[Data records]
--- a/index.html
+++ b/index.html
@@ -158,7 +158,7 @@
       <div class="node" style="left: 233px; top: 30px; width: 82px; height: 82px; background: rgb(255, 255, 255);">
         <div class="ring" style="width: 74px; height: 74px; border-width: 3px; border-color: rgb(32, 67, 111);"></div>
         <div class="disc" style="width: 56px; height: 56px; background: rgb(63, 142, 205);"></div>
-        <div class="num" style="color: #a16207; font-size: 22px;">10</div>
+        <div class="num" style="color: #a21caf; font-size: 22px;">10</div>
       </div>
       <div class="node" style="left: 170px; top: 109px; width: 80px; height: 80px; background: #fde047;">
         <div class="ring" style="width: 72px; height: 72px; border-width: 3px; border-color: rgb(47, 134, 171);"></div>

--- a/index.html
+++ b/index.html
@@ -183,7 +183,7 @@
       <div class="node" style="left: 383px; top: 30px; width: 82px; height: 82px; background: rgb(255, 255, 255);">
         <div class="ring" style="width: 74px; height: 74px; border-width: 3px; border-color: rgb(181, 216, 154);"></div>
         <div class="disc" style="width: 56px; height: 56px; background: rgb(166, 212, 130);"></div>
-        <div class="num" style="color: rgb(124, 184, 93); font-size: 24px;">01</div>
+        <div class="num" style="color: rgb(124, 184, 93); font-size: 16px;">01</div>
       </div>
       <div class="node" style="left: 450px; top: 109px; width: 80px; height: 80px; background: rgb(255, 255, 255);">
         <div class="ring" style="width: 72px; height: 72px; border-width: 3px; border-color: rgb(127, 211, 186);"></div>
[/Data records]
[Data records]
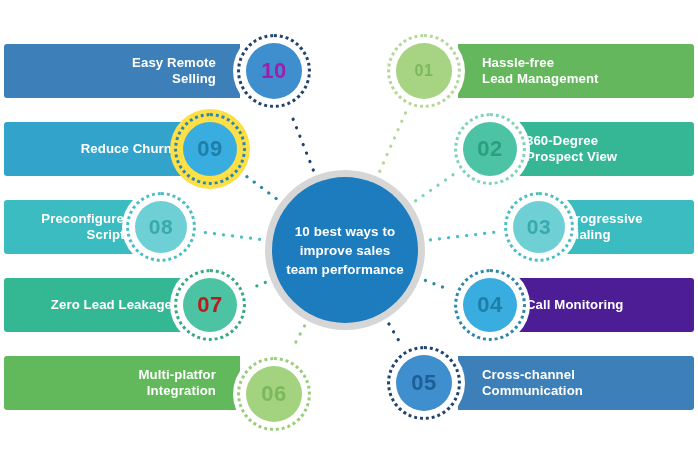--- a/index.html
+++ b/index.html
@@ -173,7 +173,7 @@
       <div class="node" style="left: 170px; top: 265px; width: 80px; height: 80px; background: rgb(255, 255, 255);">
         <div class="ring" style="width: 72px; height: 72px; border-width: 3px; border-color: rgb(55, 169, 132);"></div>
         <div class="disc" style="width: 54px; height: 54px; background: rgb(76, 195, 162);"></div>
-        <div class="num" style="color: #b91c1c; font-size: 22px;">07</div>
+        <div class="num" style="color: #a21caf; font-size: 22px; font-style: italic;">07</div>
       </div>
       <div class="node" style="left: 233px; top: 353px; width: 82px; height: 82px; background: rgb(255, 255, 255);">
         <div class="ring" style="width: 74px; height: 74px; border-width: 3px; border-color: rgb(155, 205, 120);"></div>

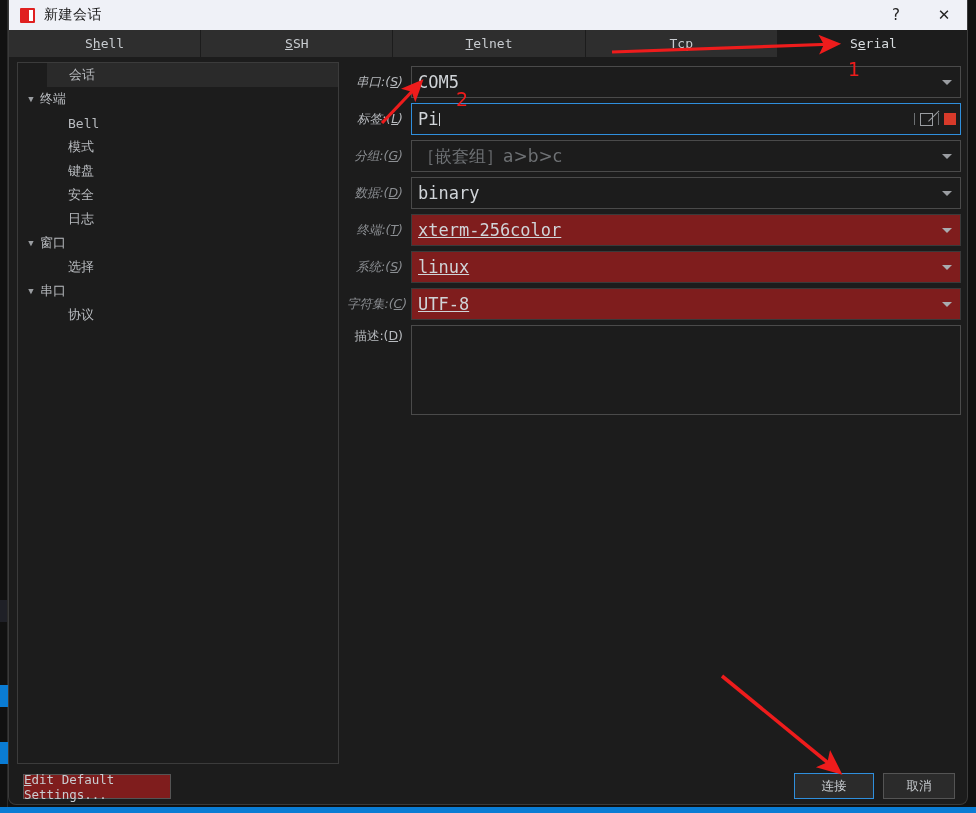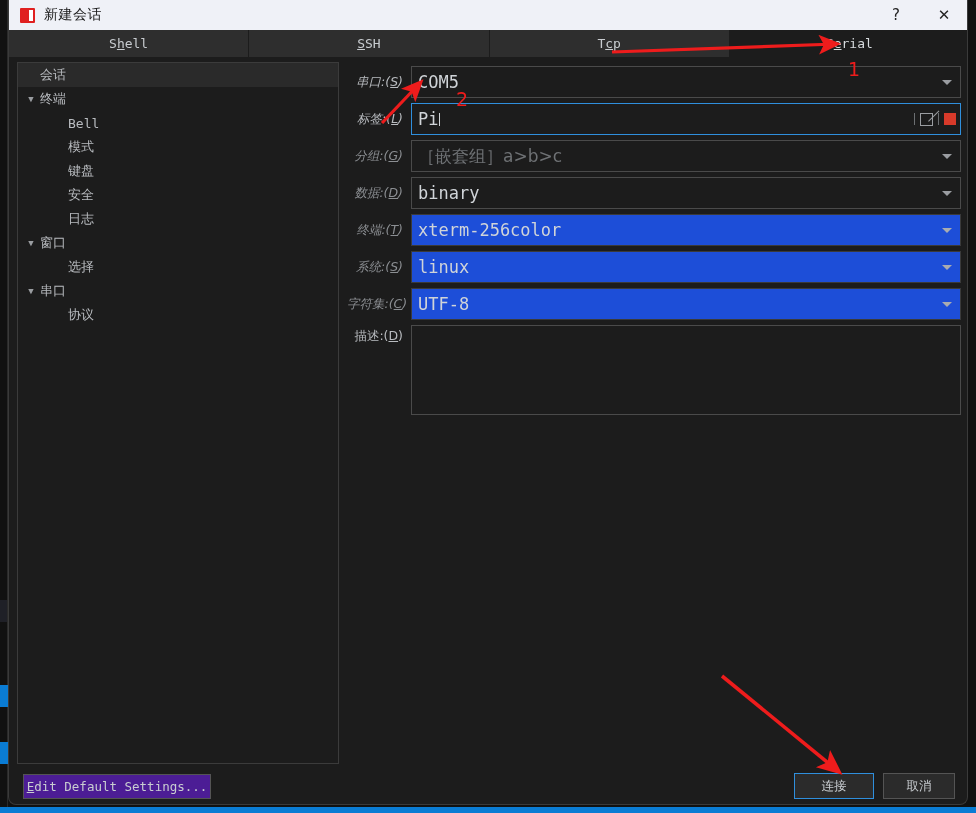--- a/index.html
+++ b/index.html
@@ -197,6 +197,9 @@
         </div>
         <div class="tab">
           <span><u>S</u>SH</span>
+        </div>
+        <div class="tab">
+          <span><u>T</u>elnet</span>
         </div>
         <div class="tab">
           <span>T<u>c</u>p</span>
[/Data records]
Please return all lines from the records that hold the word "font".

:: Exercise response ::
-        <div class="num" style="color: #a16207; font-size: 22px;">10</div>
+        <div class="num" style="color: #a21caf; font-size: 22px;">10</div>
-        <div class="num" style="color: rgb(124, 184, 93); font-size: 24px;">01</div>
+        <div class="num" style="color: rgb(124, 184, 93); font-size: 16px;">01</div>
-        <div class="num" style="color: #b91c1c; font-size: 22px;">07</div>
+        <div class="num" style="color: #a21caf; font-size: 22px; font-style: italic;">07</div>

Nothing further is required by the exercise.